Correcting these shortcomings may help to provide a socially and economically desirable counter-cyclical liquidity complement to the real economy (Main Street) during the business cycle and have a positive effect on dismantling the concept of TBTF SIFI and avoid the firing off of more ghastly rounds of QE/ZIRP on an undesigning civilian population. This would enable creative destruction to carry on and allows businesses to fail and prosperous new innovative businesses to be created. In addition, replacing income tax and VAT with some form of a tiny indirect flat tax on all economic transactions (including all forms of banking transactions, e.g. [1]) may preserve government tax revenues, increase net productive employee wages, net productive employer revenues and capital gains, as well as reduce the significant long-term costs associated with the collection of these taxes. Note that optional segregated savings & investment accounts, mandated in bank charters, may further insulate family wealth, the stability of the financial system and the real economy from future systemic financial crises.
[1] APT Tax | Youtube
Correction: After the Napoleonic wars ended and the income tax was then repealed, Robert Peel reintroduced the income tax.
I can’t understand why discussions about financing a basic income always revolves around taxing wages, money flows and cutting other benefits to population. There is a better way!

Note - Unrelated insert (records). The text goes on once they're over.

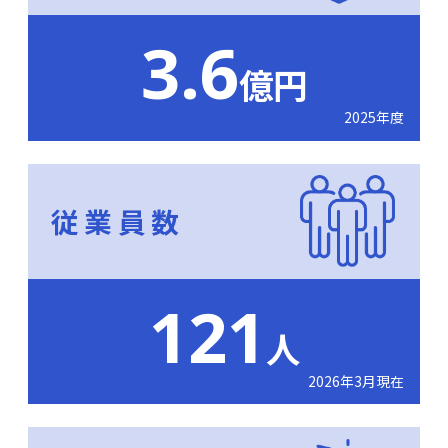
3.6
億円
2025年度
従業員数
121
人
2026年3月現在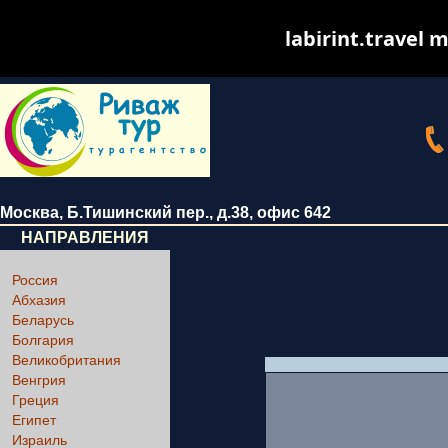
labirint.travel m
Москва
,
Б.Тишинский пер., д.38
, офис 642
НАПРАВЛЕНИЯ
Россия
Абхазия
Беларусь
Болгария
Великобритания
Венгрия
Греция
Египет
Израиль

You can finance a much higher basic income by just taxing money on itself. I mean using Gesellian taxes on overnight deposits and monies everywhere.

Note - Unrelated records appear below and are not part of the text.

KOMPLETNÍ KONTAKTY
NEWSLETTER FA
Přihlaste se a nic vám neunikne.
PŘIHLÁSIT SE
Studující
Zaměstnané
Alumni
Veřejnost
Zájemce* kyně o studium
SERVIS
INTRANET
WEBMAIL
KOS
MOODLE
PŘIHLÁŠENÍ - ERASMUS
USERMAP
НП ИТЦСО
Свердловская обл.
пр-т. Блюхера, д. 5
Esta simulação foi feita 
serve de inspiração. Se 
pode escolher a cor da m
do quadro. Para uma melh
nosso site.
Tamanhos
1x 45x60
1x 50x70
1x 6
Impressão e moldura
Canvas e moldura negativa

As a small exemple, i can see (http://www.tradingeconomics.com/sweden/money-supply-m2) that aggregate money supply m2 is about 2 917 782 million swedish krones. Just tax 5% on that money wherever it might be and you can fund a basic income of about 15 197 krones for each people (children included). Almost twice the value of 8333 krones in your proposals and without the need for cutting on elsewhere.
Besides you can also consider sovereign money issuance to be a part of your plan.